30 Kasım 2020 Pazartesi

Suluboyanın Hayata Dair Öğrettikleri

 Korona günlerinin bana en büyük faydası suluboyaya başlamam oldu. Okulda resim derslerine özel bir ilgim yoktu, çizim ya da boyayla hiç ilgilenmedim. Resim sanatını, müze gezmeyi, ressamları ve dönemleri öğrenmeyi hep sevdim ama resim yapabileceğimi hiç düşünmemiştim. Resim ancak çok yeteneklilerin yapabileceği ve çok iyi olmadıkça denenmemesi gereken bir işti benim için. Mazallah rezil olabilirdim! 

Ders 1: Yeni şeyler denemekten korkmayın. 

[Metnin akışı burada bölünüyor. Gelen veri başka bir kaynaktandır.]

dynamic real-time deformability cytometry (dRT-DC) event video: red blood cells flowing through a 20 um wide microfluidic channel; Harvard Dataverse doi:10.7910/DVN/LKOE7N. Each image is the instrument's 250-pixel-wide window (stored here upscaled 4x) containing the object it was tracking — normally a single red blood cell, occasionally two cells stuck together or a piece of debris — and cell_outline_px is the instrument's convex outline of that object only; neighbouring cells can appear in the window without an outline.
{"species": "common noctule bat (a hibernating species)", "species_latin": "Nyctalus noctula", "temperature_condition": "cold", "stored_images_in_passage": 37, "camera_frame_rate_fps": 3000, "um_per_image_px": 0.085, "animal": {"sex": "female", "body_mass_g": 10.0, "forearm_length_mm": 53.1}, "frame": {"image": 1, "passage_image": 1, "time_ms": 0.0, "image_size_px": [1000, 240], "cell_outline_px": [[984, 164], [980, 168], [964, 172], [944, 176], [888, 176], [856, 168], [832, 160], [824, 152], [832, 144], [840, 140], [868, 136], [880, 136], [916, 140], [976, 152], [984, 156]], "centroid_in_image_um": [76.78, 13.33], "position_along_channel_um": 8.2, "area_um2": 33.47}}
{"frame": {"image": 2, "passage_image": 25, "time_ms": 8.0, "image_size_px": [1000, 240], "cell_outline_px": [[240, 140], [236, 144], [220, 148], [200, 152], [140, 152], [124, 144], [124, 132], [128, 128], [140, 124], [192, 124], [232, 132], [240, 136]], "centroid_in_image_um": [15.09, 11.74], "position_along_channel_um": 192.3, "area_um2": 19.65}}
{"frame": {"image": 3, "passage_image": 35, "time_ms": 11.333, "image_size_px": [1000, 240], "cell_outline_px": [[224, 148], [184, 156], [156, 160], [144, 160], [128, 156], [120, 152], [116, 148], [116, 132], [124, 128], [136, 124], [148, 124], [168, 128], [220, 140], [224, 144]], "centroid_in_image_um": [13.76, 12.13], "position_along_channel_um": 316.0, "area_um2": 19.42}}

Mart'tan itibaren evde kalmaya başlayınca kitap okumak ve dizi izlemek dışında kafamı dağıtacak bir uğraş aradım.Ve sosyal medya mucizesi girdi devreye. Twitter'da takip ettiğim Aslıhan Karay suluboya işlerini paylaşmaya başladı ve bu benim çok ilgimi çekti. Hem onun gelişimini görmek hem de Instagram ve Youtube'daki eğitim kanallarını seyretmek merakımı daha da arttırdı. Ve uzun zamandır ilk kez 'Mükemmel olmak zorundayım' fikrini kenara bırakıp yeni bir şey denemeye cesaret ettim. İnternetten bir suluboya seti, kağıt ve fırça sipariş ettim. Gelir gelmez de oturup, ilk denememi yaptım. Mucize gibiydi çünkü yapabildim. Ortaya çıkan çok korkunç bir şey değildi. Yeni bir şey denemek korkulacak bir şey değildi. 

Ders 2: Sosyal medyanın faydası onu kullanım şekline bağlı.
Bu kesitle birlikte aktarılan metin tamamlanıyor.